Di layar, wajah-wajah busuk pemimpin tampil terampil membagikan kebohongan dalam narasi tentang pencapaian, pembangunan, dan angka-angka pertumbuhan. Padahal kemiskinan terus bertambah.
Namun di sela-sela upacara dan sorakan, terselip tanya lirih yang tak bisa diusir: Benarkah kita telah merdeka? Ataukah kita hanya hidup dalam versi revisi dari masa kolonial, kini dijalankan oleh para elite yang berbicara dengan bahasa nasionalisme sambil menanam dinasti?
Proklamasi Kemerdekaan Indonesia, tampaknya, bukan peristiwa yang terjadi pada 17 Agustus 1945. Ia telah menjadi “proyek kebohongan” yang terus diproduksi. Dan semakin ke sini, yang terlihat bukan penyempurnaan, melainkan pengkhianatan.
Merah Putih yang Usang dan Kehilangan Makna
Bendera Merah Putih berkibar di ribuan tiang. Tapi ia kini tak lagi menyala sebagai lambang perlawanan, melainkan simbol upacara yang kehilangan makna. Ia disulap menjadi aksesoris negara: dikibarkan ketika pemilu tiba, diturunkan ketika konsesi tambang dinegosiasikan, dicuci ketika aparat menghajar demonstran.
Merah Putih, seperti republik ini, telah menjadi ornamen dalam panggung Politik. Ia menjadi dekorasi kebohongan, bukan percikan keberanian.

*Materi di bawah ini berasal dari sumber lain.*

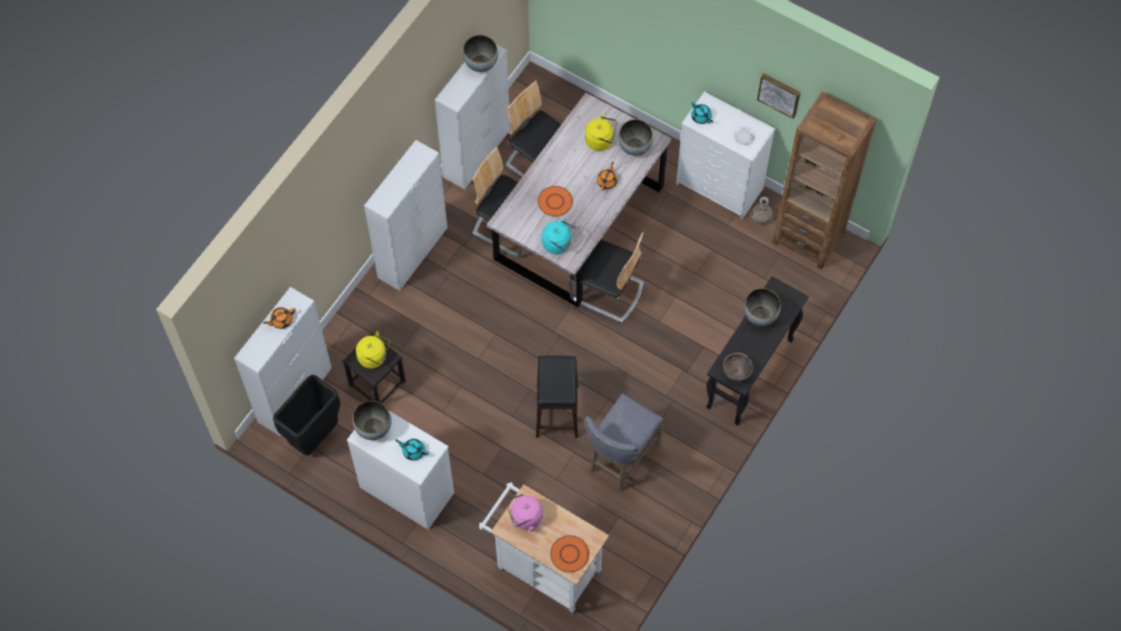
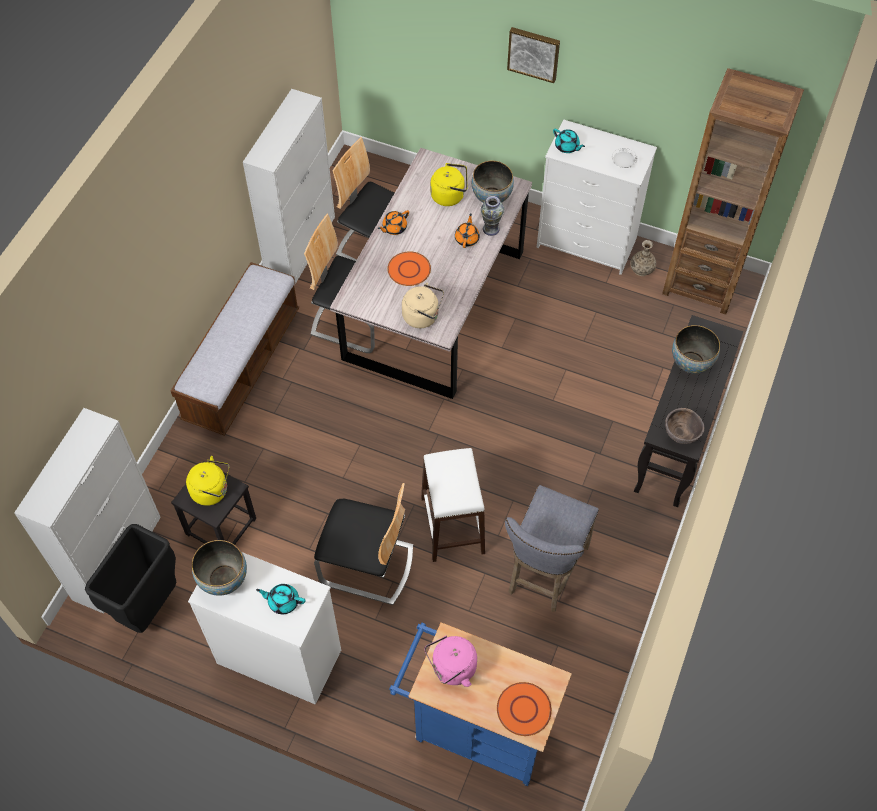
camera: 10 degrees left, 5 degrees down
(281, 320) = (76, 453): orange teapot -> orange teapot (394, 228)
(413, 252) = (242, 365): white cabinet -> bench
(481, 64) = (293, 116): bowl -> none
(543, 567) = (475, 728): white cart -> blue cart
(557, 411) = (453, 525): black stool -> white stool
(558, 244) = (423, 316): turquoise kettle -> beige kettle
(607, 291) = (483, 375): chair -> chair (367, 565)
(628, 175) = (490, 229): none -> vase
(779, 94) = (664, 94): picture -> picture (534, 53)

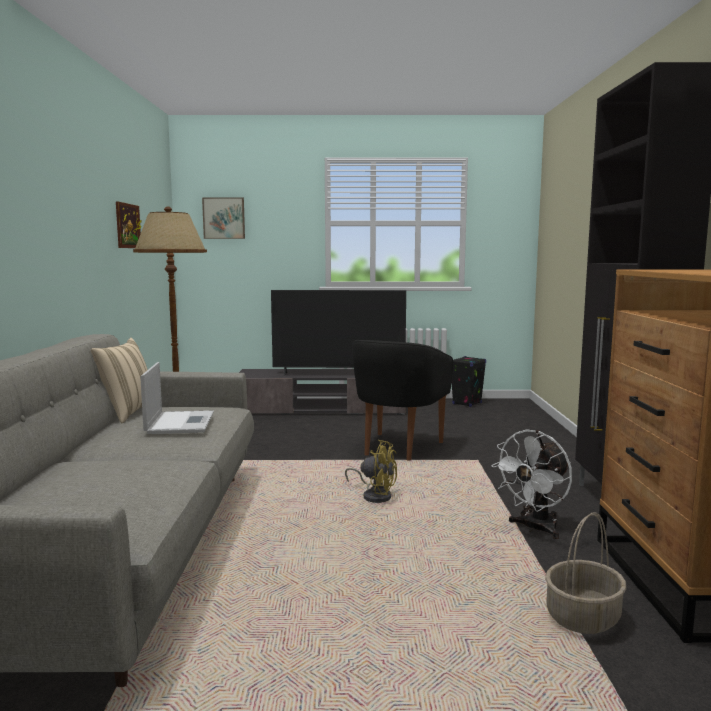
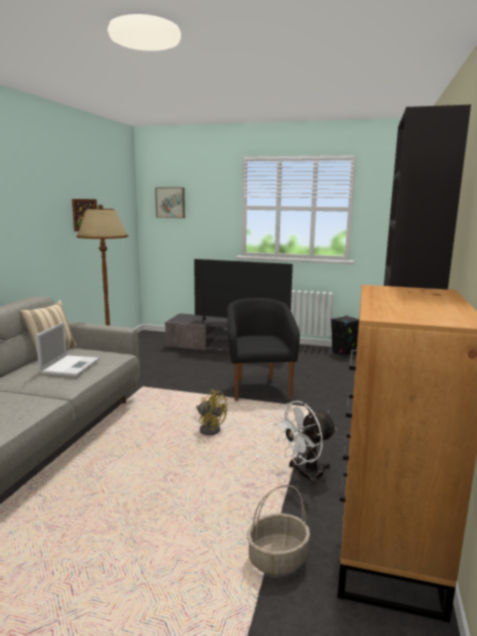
camera: 15 degrees right, 5 degrees up
(398, 448) = (259, 388): black armchair -> black armchair turned 135 degrees clockwise

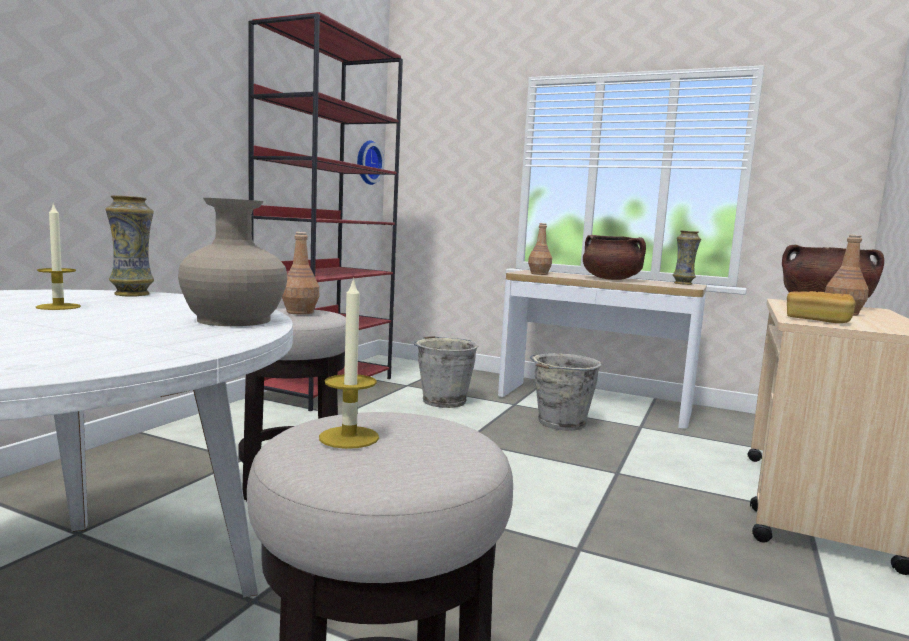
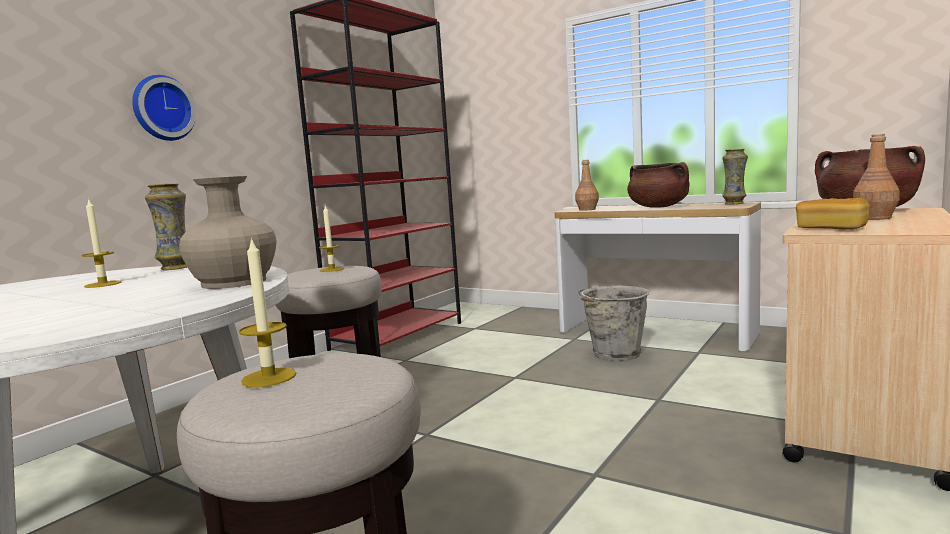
camera: 10 degrees right, 0 degrees up
(299, 312) = (332, 269): brown bottle -> candle
(367, 162) = (424, 122): wall clock -> wall clock (162, 108)
(443, 401) = (505, 340): grey bucket -> none

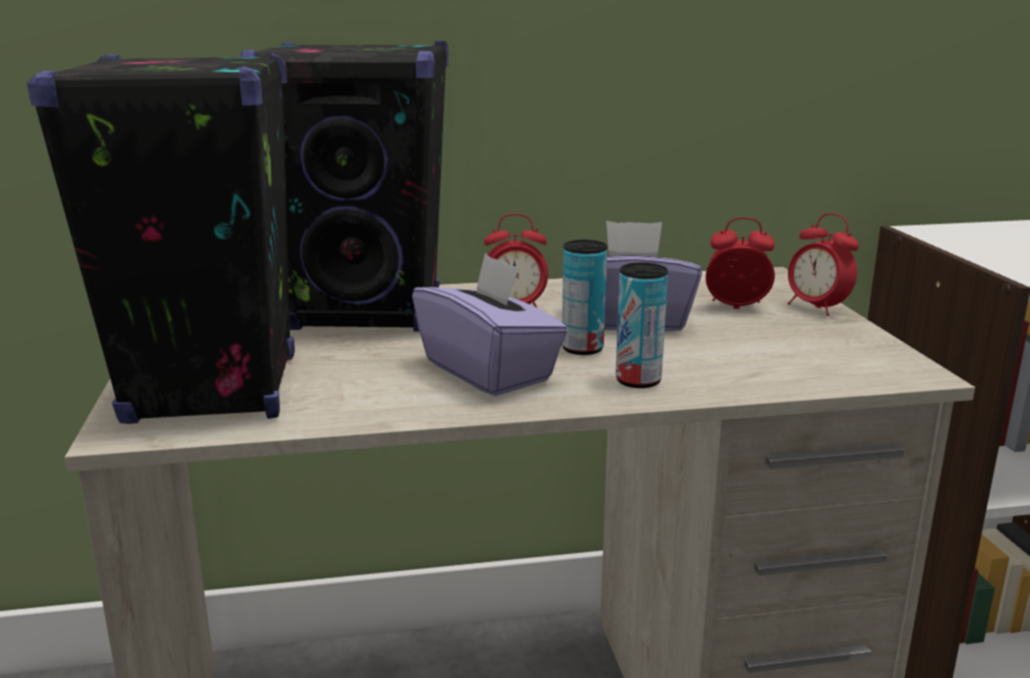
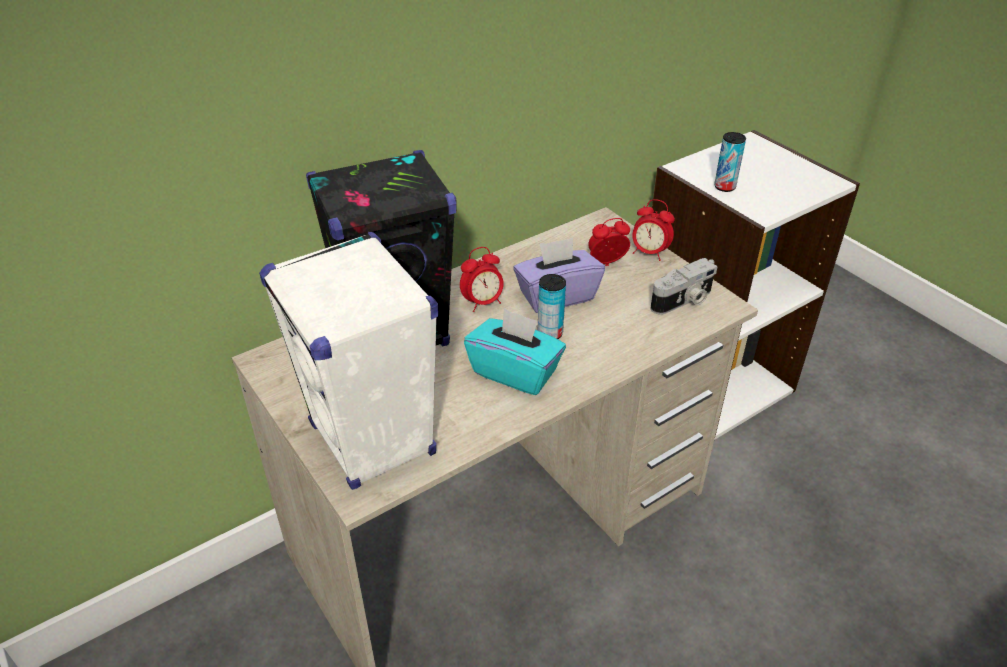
camera: 25 degrees left, 20 degrees up
(213, 390) = (373, 440): black speaker -> white speaker
(489, 371) = (515, 372): purple tissue box -> turquoise tissue box
(638, 380) = (599, 356): can -> can (724, 187)
(836, 356) = (683, 301): none -> camera

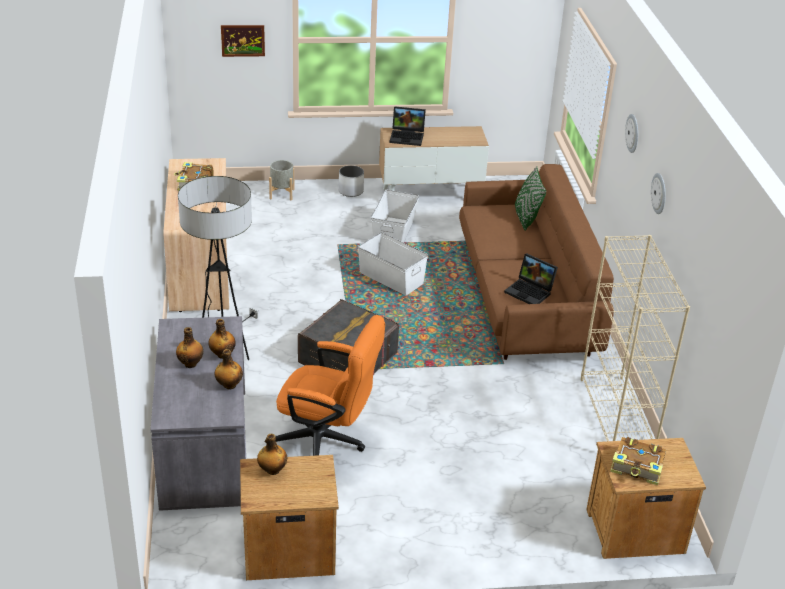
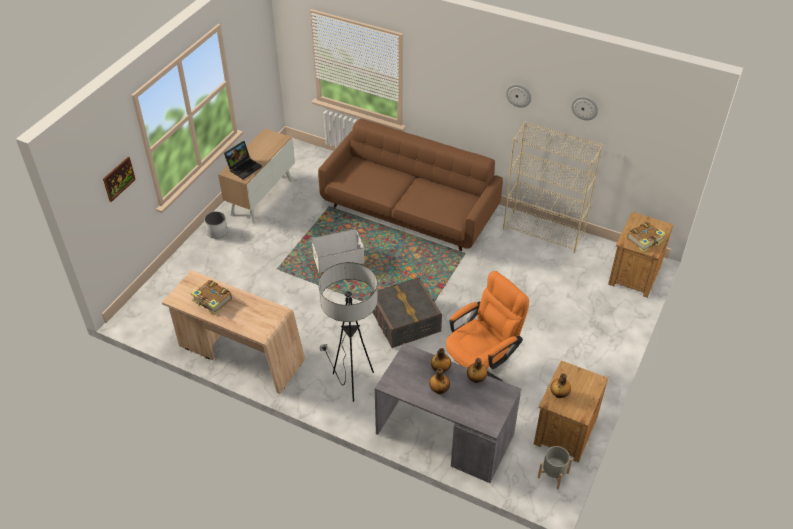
camera: 55 degrees left, 10 degrees up
(282, 194) = (185, 269): grey planter -> grey planter (553, 475)
(394, 233) = (289, 235): white storage box -> none
(526, 218) = (370, 165): green pillow -> none
(530, 292) = (449, 202): laptop -> none
(633, 133) = (457, 70): wall clock -> wall clock (584, 107)

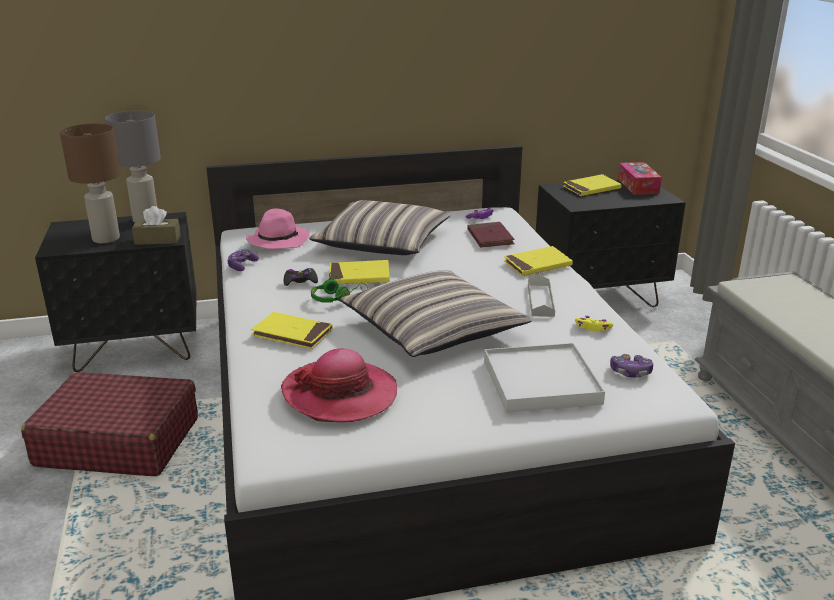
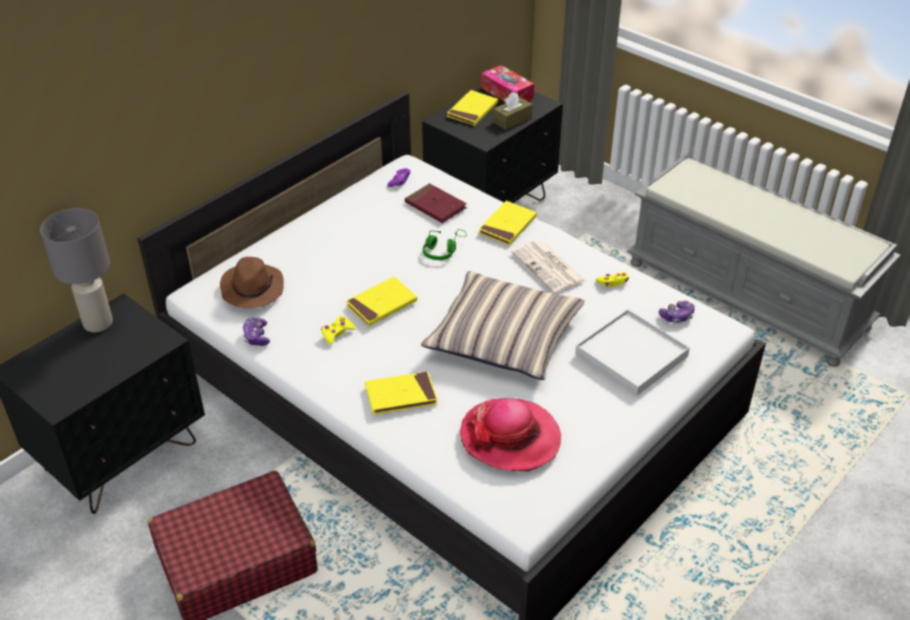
camera: 35 degrees left, 15 degrees up
(105, 239) = (92, 367): brown table lamp -> none
(157, 240) = (152, 345): brown tissue box -> brown tissue box (512, 120)
(278, 240) = (252, 289): pink hat -> brown hat
(300, 281) = (337, 333): black game controller -> yellow game controller
(337, 298) = (391, 338): green headphones -> green headphones (443, 250)
(382, 242) = (350, 251): pillow -> none
(540, 300) = (549, 268): grey tray -> newspaper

Dalam ruang-ruang kekuasaan, para elite menyembah simbol negara, tetapi menista isinya. Mereka menyebut rakyat sebagai tuan, tapi menjual kedaulatannya kepada korporasi. Mereka bersumpah setia pada Pancasila, namun memperlakukan sila kelima seperti lelucon pasar gelap.